◆ **Goal of the exercise**
Reproduce every one of the following lines word for word, leaving out the pictures.

:::::

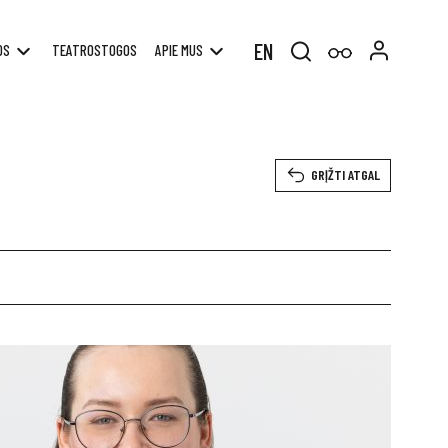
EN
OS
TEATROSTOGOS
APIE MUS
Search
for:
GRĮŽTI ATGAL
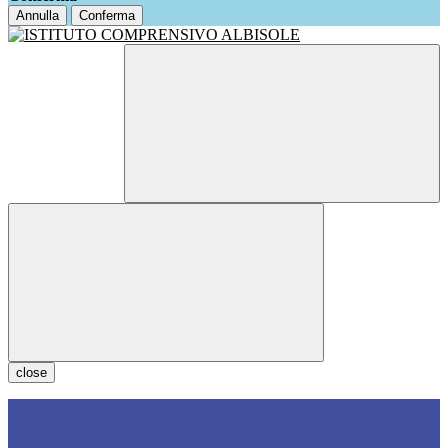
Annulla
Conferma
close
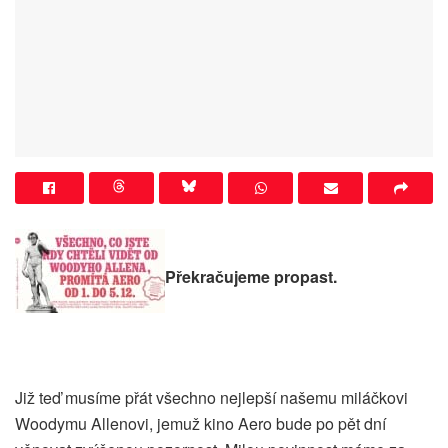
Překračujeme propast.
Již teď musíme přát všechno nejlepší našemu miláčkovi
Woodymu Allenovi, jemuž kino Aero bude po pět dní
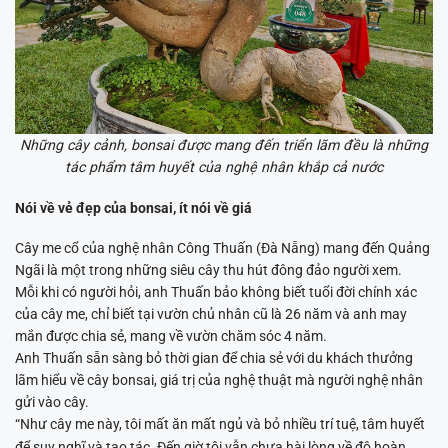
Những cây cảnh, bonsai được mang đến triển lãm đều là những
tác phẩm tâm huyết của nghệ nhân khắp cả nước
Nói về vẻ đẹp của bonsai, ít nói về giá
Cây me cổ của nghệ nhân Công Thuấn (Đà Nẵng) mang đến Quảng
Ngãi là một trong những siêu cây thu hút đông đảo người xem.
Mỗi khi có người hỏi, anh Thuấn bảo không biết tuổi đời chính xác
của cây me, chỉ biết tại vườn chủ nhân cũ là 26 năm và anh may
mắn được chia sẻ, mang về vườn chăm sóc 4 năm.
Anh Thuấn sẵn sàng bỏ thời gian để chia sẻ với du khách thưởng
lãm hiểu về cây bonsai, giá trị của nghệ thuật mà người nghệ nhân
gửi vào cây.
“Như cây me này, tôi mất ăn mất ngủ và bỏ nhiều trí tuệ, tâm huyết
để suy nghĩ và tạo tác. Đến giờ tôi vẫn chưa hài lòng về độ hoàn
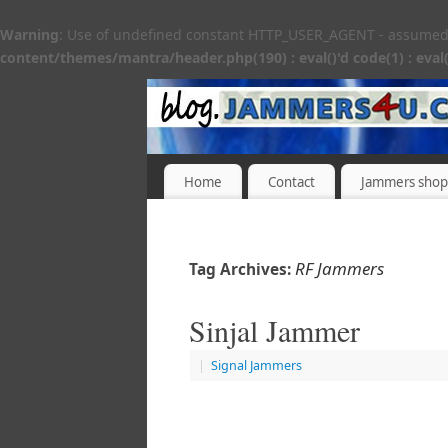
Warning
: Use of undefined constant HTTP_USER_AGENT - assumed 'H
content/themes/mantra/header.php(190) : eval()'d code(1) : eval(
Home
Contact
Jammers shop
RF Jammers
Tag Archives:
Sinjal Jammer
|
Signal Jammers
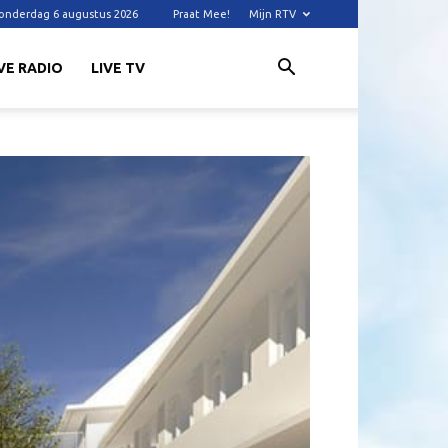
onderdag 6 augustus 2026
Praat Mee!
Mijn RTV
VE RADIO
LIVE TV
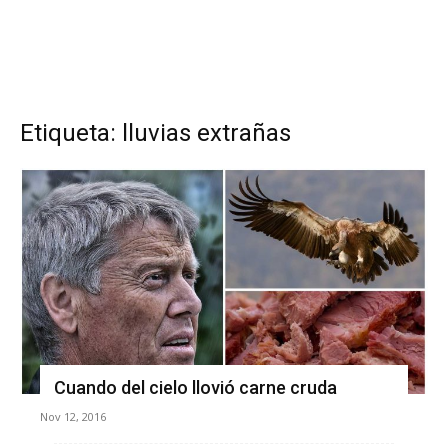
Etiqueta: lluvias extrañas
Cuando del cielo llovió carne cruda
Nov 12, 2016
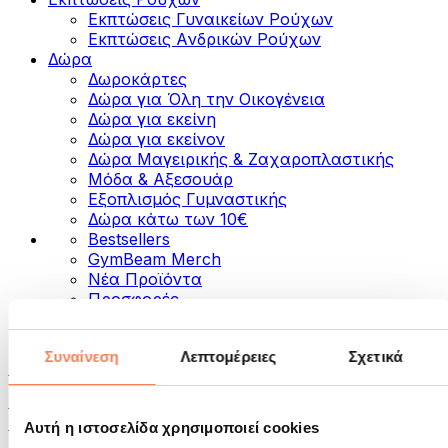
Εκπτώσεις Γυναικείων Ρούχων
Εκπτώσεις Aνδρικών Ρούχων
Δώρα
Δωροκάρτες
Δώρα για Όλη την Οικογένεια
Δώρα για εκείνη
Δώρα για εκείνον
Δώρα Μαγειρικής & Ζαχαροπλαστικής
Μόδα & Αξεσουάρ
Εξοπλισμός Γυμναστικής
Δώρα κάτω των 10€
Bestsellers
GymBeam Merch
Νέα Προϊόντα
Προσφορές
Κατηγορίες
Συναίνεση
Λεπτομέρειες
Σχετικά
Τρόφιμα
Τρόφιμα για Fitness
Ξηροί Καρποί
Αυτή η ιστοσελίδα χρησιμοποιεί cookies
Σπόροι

:::::

◆ **Reply**
EN
OS
TEATROSTOGOS
APIE MUS
Search
for:
GRĮŽTI ATGAL
Annulla
Conferma
close
Překračujeme propast.
Již teď musíme přát všechno nejlepší našemu miláčkovi
Woodymu Allenovi, jemuž kino Aero bude po pět dní
Những cây cảnh, bonsai được mang đến triển lãm đều là những
tác phẩm tâm huyết của nghệ nhân khắp cả nước
Nói về vẻ đẹp của bonsai, ít nói về giá
Cây me cổ của nghệ nhân Công Thuấn (Đà Nẵng) mang đến Quảng
Ngãi là một trong những siêu cây thu hút đông đảo người xem.
Mỗi khi có người hỏi, anh Thuấn bảo không biết tuổi đời chính xác
của cây me, chỉ biết tại vườn chủ nhân cũ là 26 năm và anh may
mắn được chia sẻ, mang về vườn chăm sóc 4 năm.
Anh Thuấn sẵn sàng bỏ thời gian để chia sẻ với du khách thưởng
lãm hiểu về cây bonsai, giá trị của nghệ thuật mà người nghệ nhân
gửi vào cây.
“Như cây me này, tôi mất ăn mất ngủ và bỏ nhiều trí tuệ, tâm huyết
để suy nghĩ và tạo tác. Đến giờ tôi vẫn chưa hài lòng về độ hoàn
Warning
: Use of undefined constant HTTP_USER_AGENT - assumed 'H
content/themes/mantra/header.php(190) : eval()'d code(1) : eval(
Home
Contact
Jammers shop
RF Jammers
Tag Archives:
Sinjal Jammer
|
Signal Jammers
onderdag 6 augustus 2026
Praat Mee!
Mijn RTV
VE RADIO
LIVE TV
Etiqueta: lluvias extrañas
Cuando del cielo llovió carne cruda
Nov 12, 2016
Εκπτώσεις Γυναικείων Ρούχων
Εκπτώσεις Aνδρικών Ρούχων
Δώρα
Δωροκάρτες
Δώρα για Όλη την Οικογένεια
Δώρα για εκείνη
Δώρα για εκείνον
Δώρα Μαγειρικής & Ζαχαροπλαστικής
Μόδα & Αξεσουάρ
Εξοπλισμός Γυμναστικής
Δώρα κάτω των 10€
Bestsellers
GymBeam Merch
Νέα Προϊόντα
Προσφορές
Κατηγορίες
Συναίνεση
Λεπτομέρειες
Σχετικά
Τρόφιμα
Τρόφιμα για Fitness
Ξηροί Καρποί
Αυτή η ιστοσελίδα χρησιμοποιεί cookies
Σπόροι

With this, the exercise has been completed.